Exercise data |

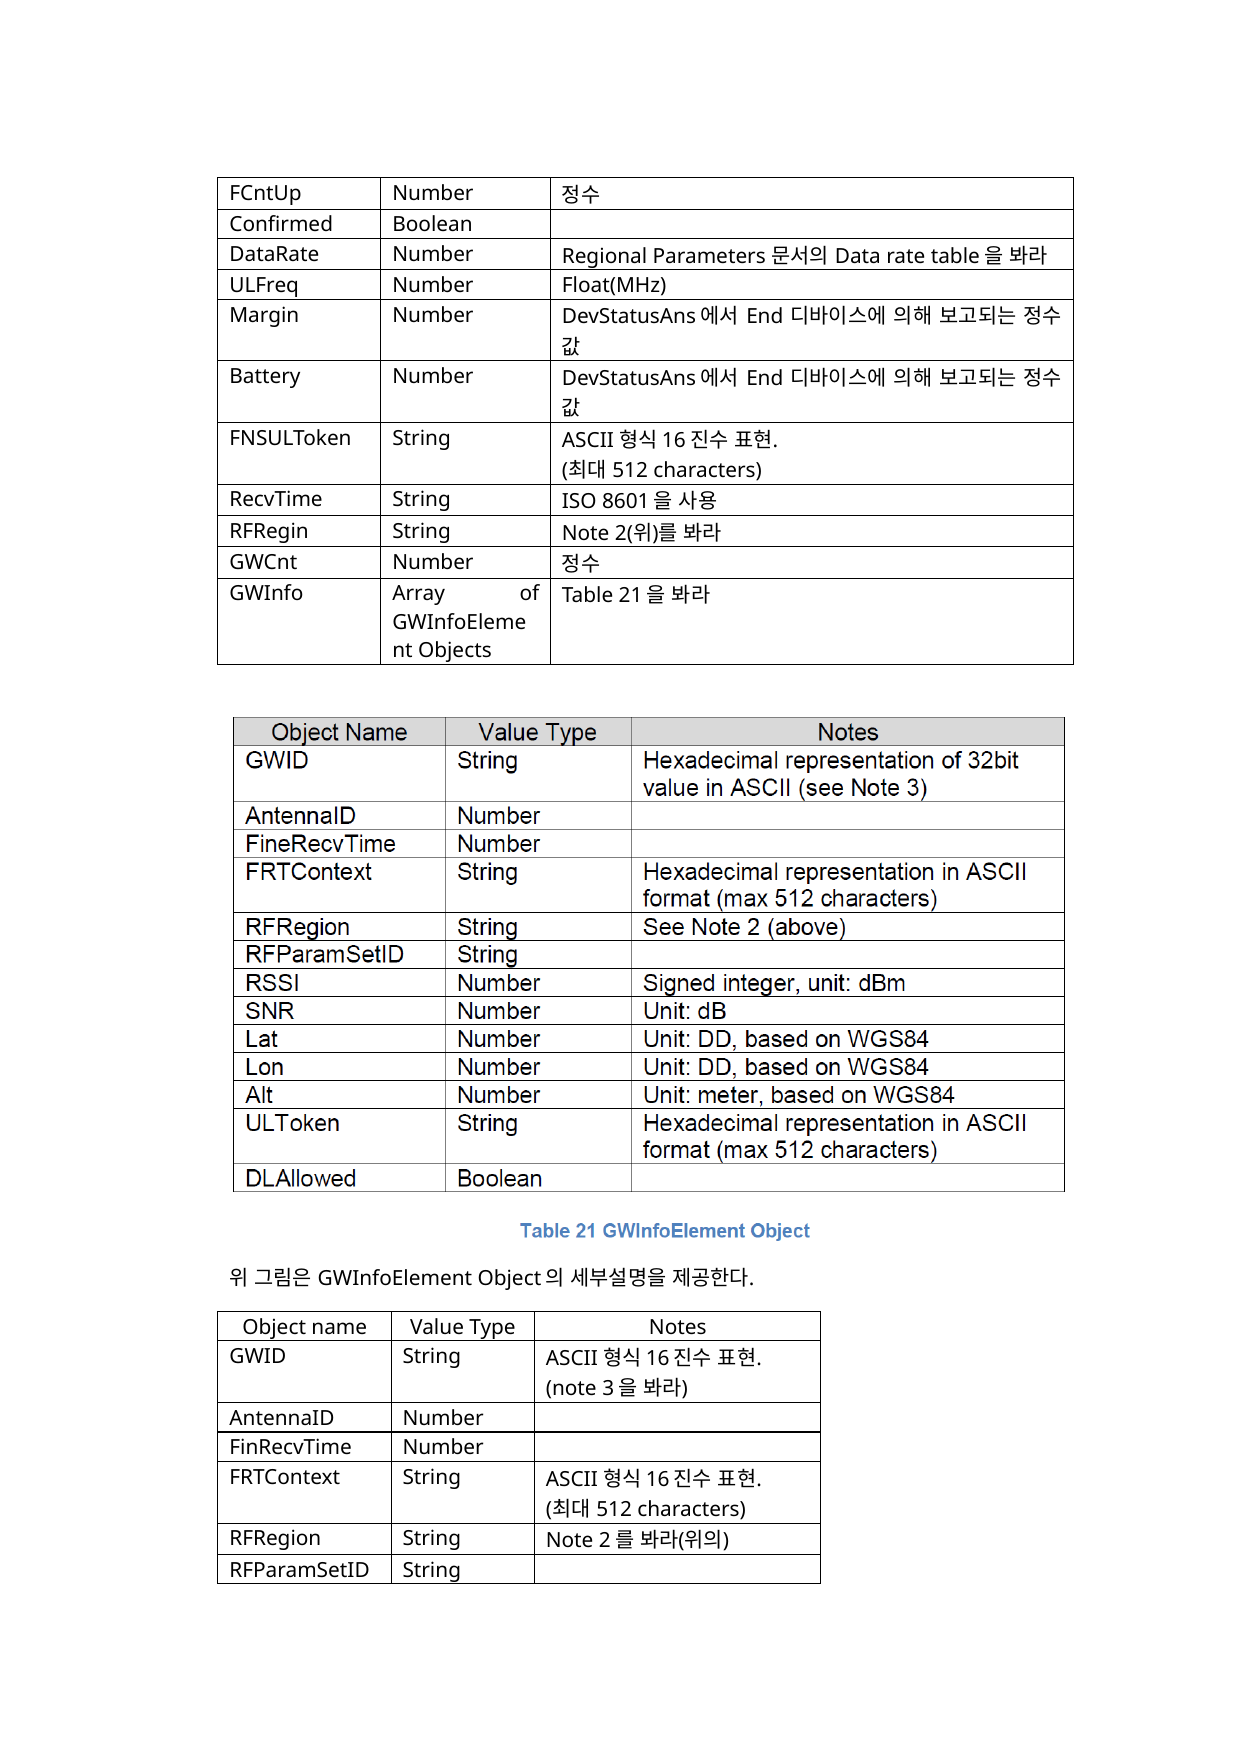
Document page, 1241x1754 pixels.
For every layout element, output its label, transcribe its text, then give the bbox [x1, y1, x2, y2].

table_cell RFRegion [218, 1524, 391, 1554]
table_cell FRTContext [218, 1462, 391, 1522]
table_cell Number [392, 1433, 534, 1461]
table_cell AntennaID [218, 1403, 391, 1431]
table_header Notes [535, 1312, 820, 1340]
table_cell [535, 1433, 820, 1461]
table_cell 정수 [551, 547, 1073, 577]
table_cell ASCII 형식16진수 표현. (note 3을 봐라) [535, 1341, 820, 1402]
table_cell Confirmed [218, 210, 380, 238]
table_cell Regional Parameters 문서의 Data rate table을 봐라 [551, 239, 1073, 269]
table_cell ASCII 형식16진수 표현. (최대 512 characters) [551, 423, 1073, 483]
table_cell FNSULToken [218, 423, 380, 483]
table_cell String [392, 1341, 534, 1402]
table_cell Array of GWInfoElement Objects [381, 579, 550, 664]
table_cell DevStatusAns에서 End 디바이스에 의해 보고되는 정수 값 [551, 361, 1073, 422]
table_cell ULFreq [218, 270, 380, 299]
table_cell DevStatusAns에서 End 디바이스에 의해 보고되는 정수 값 [551, 300, 1073, 360]
table_cell String [392, 1555, 534, 1583]
table_cell String [392, 1462, 534, 1522]
table_cell ASCII 형식16진수 표현. (최대 512 characters) [535, 1462, 820, 1522]
table_cell Battery [218, 361, 380, 422]
table_cell String [381, 516, 550, 546]
table_cell String [381, 485, 550, 515]
table_cell RecvTime [218, 485, 380, 515]
table_cell Float(MHz) [551, 270, 1073, 299]
table_cell Number [392, 1403, 534, 1431]
table_cell String [381, 423, 550, 483]
table_header Object name [218, 1312, 391, 1340]
table_cell [535, 1555, 820, 1583]
table_cell RFRegin [218, 516, 380, 546]
table_cell GWCnt [218, 547, 380, 577]
table_cell [535, 1403, 820, 1431]
table_cell Table 21을 봐라 [551, 579, 1073, 664]
table_cell [551, 210, 1073, 238]
picture [229, 712, 1069, 1243]
table_cell RFParamSetID [218, 1555, 391, 1583]
table_cell Number [381, 547, 550, 577]
table_cell ISO 8601을 사용 [551, 485, 1073, 515]
table_cell DataRate [218, 239, 380, 269]
table_cell Number [381, 361, 550, 422]
table_cell String [392, 1524, 534, 1554]
table_cell Number [381, 178, 550, 208]
list 위 그림은 GWInfoElement Object의 세부설명을 제공한다. [229, 1261, 1090, 1292]
table_cell Margin [218, 300, 380, 360]
table_header Value Type [392, 1312, 534, 1340]
table_cell Boolean [381, 210, 550, 238]
table_cell Note 2(위)를 봐라 [551, 516, 1073, 546]
table_cell Note 2를 봐라(위의) [535, 1524, 820, 1554]
table_cell Number [381, 270, 550, 299]
table_cell Number [381, 239, 550, 269]
table_cell FCntUp [218, 178, 380, 208]
table_cell 정수 [551, 178, 1073, 208]
table_cell GWInfo [218, 579, 380, 664]
table_cell FinRecvTime [218, 1433, 391, 1461]
table_cell GWID [218, 1341, 391, 1402]
table_cell Number [381, 300, 550, 360]
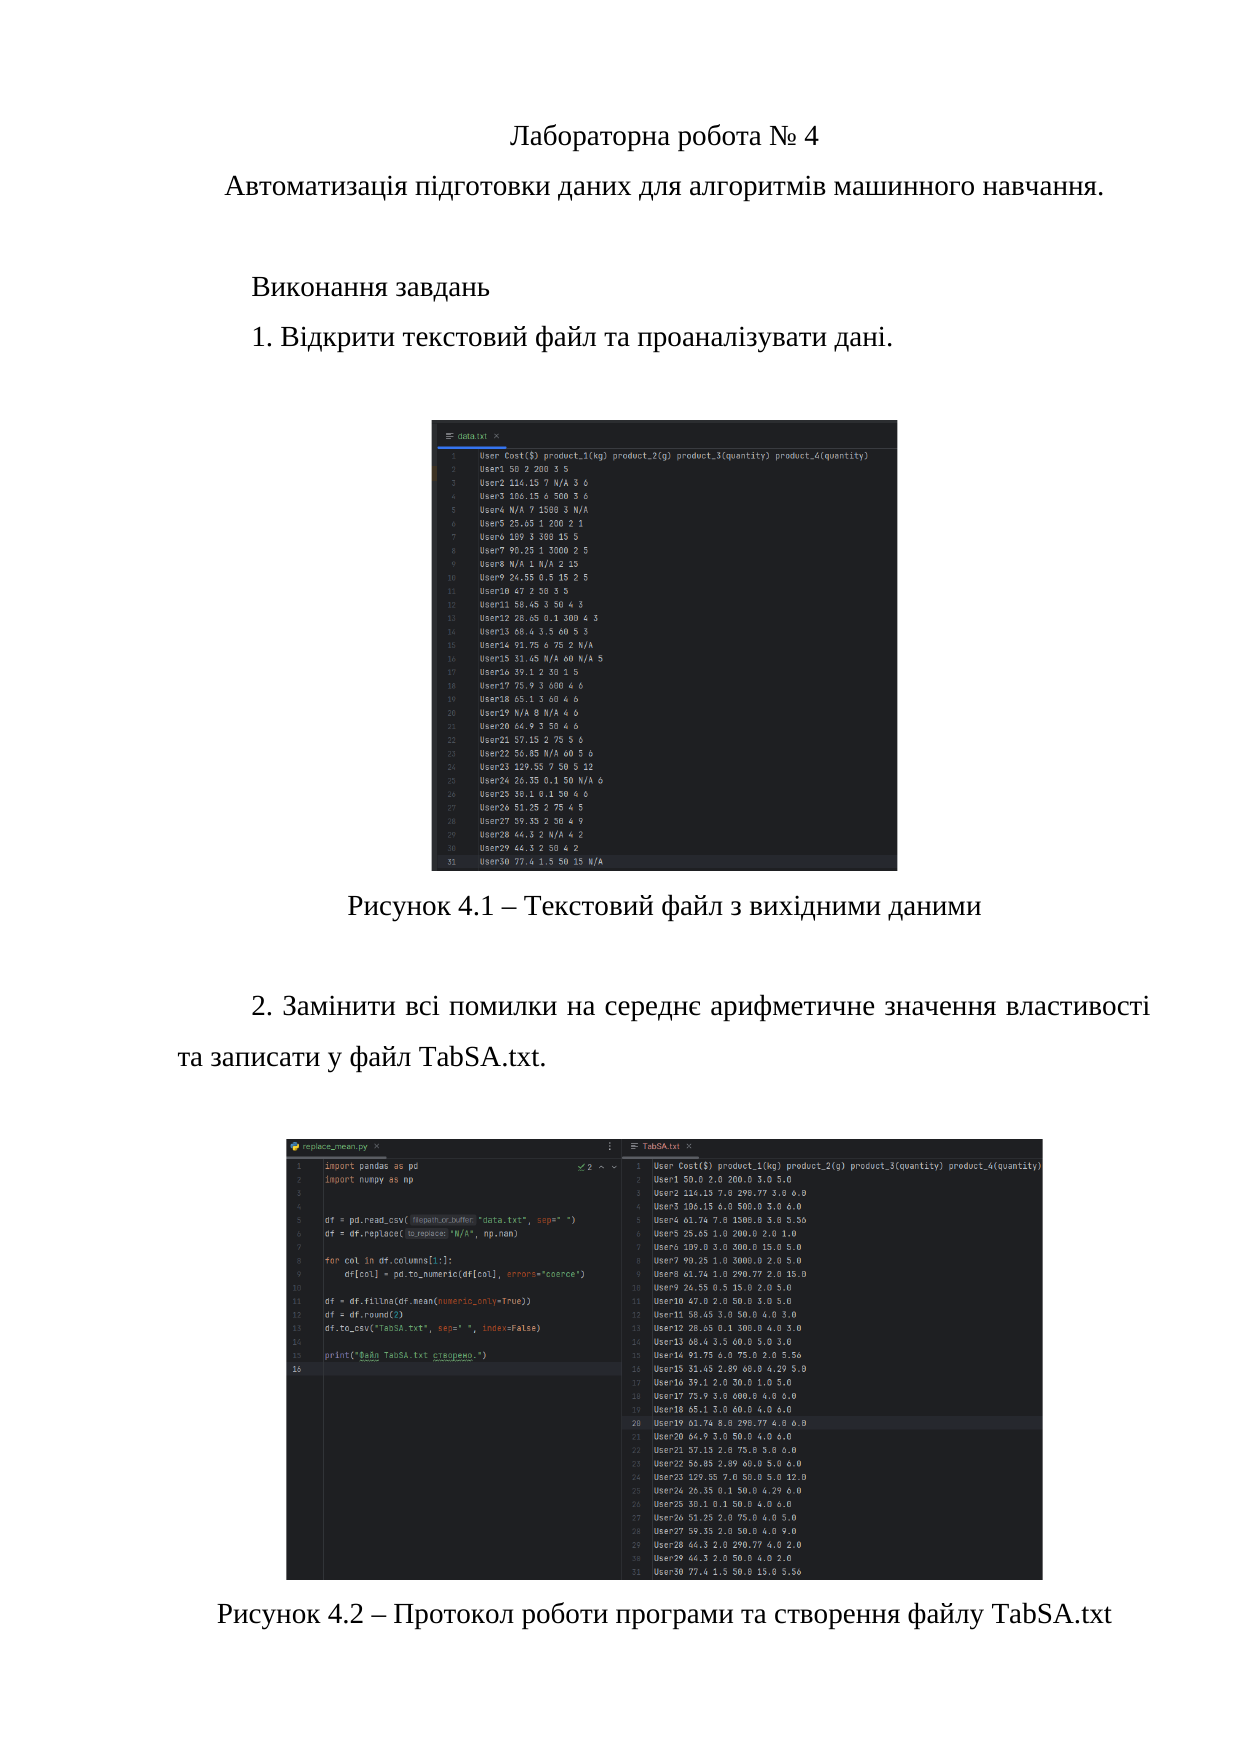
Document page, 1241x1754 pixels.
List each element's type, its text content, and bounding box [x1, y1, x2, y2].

Task requirements | Everything above should be given again exactly, apart from the pictures.

Exercise result |
Document page, 1241x1754 pixels.
For every layout element, output its label, transcribe its text, then give the bbox [x1, y1, x2, y2].

table_cell RFRegion [218, 1524, 391, 1554]
table_cell FRTContext [218, 1462, 391, 1522]
table_cell Number [392, 1433, 534, 1461]
table_cell AntennaID [218, 1403, 391, 1431]
table_header Notes [535, 1312, 820, 1340]
table_cell [535, 1433, 820, 1461]
table_cell 정수 [551, 547, 1073, 577]
table_cell ASCII 형식16진수 표현. (note 3을 봐라) [535, 1341, 820, 1402]
table_cell Confirmed [218, 210, 380, 238]
table_cell Regional Parameters 문서의 Data rate table을 봐라 [551, 239, 1073, 269]
table_cell ASCII 형식16진수 표현. (최대 512 characters) [551, 423, 1073, 483]
table_cell FNSULToken [218, 423, 380, 483]
table_cell String [392, 1341, 534, 1402]
table_cell Array of GWInfoElement Objects [381, 579, 550, 664]
table_cell DevStatusAns에서 End 디바이스에 의해 보고되는 정수 값 [551, 361, 1073, 422]
table_cell ULFreq [218, 270, 380, 299]
table_cell DevStatusAns에서 End 디바이스에 의해 보고되는 정수 값 [551, 300, 1073, 360]
table_cell String [392, 1555, 534, 1583]
table_cell String [392, 1462, 534, 1522]
table_cell ASCII 형식16진수 표현. (최대 512 characters) [535, 1462, 820, 1522]
table_cell Battery [218, 361, 380, 422]
table_cell String [381, 516, 550, 546]
table_cell String [381, 485, 550, 515]
table_cell RecvTime [218, 485, 380, 515]
table_cell Float(MHz) [551, 270, 1073, 299]
table_cell Number [392, 1403, 534, 1431]
table_cell String [381, 423, 550, 483]
table_header Object name [218, 1312, 391, 1340]
table_cell [535, 1555, 820, 1583]
table_cell RFRegin [218, 516, 380, 546]
table_cell GWCnt [218, 547, 380, 577]
table_cell [535, 1403, 820, 1431]
table_cell Table 21을 봐라 [551, 579, 1073, 664]
table_cell [551, 210, 1073, 238]
picture [229, 712, 1069, 1243]
table_cell RFParamSetID [218, 1555, 391, 1583]
table_cell Number [381, 547, 550, 577]
table_cell ISO 8601을 사용 [551, 485, 1073, 515]
table_cell DataRate [218, 239, 380, 269]
table_cell Number [381, 361, 550, 422]
table_cell String [392, 1524, 534, 1554]
table_cell Number [381, 178, 550, 208]
list 위 그림은 GWInfoElement Object의 세부설명을 제공한다. [229, 1261, 1090, 1292]
table_cell Margin [218, 300, 380, 360]
table_header Value Type [392, 1312, 534, 1340]
table_cell Boolean [381, 210, 550, 238]
table_cell Note 2(위)를 봐라 [551, 516, 1073, 546]
table_cell Note 2를 봐라(위의) [535, 1524, 820, 1554]
table_cell Number [381, 270, 550, 299]
table_cell Number [381, 239, 550, 269]
table_cell FCntUp [218, 178, 380, 208]
table_cell 정수 [551, 178, 1073, 208]
table_cell GWInfo [218, 579, 380, 664]
table_cell FinRecvTime [218, 1433, 391, 1461]
table_cell GWID [218, 1341, 391, 1402]
table_cell Number [381, 300, 550, 360]
Document page, 1241x1754 pixels.
List each element's type, its text content, and bounding box [x1, y1, x2, y2].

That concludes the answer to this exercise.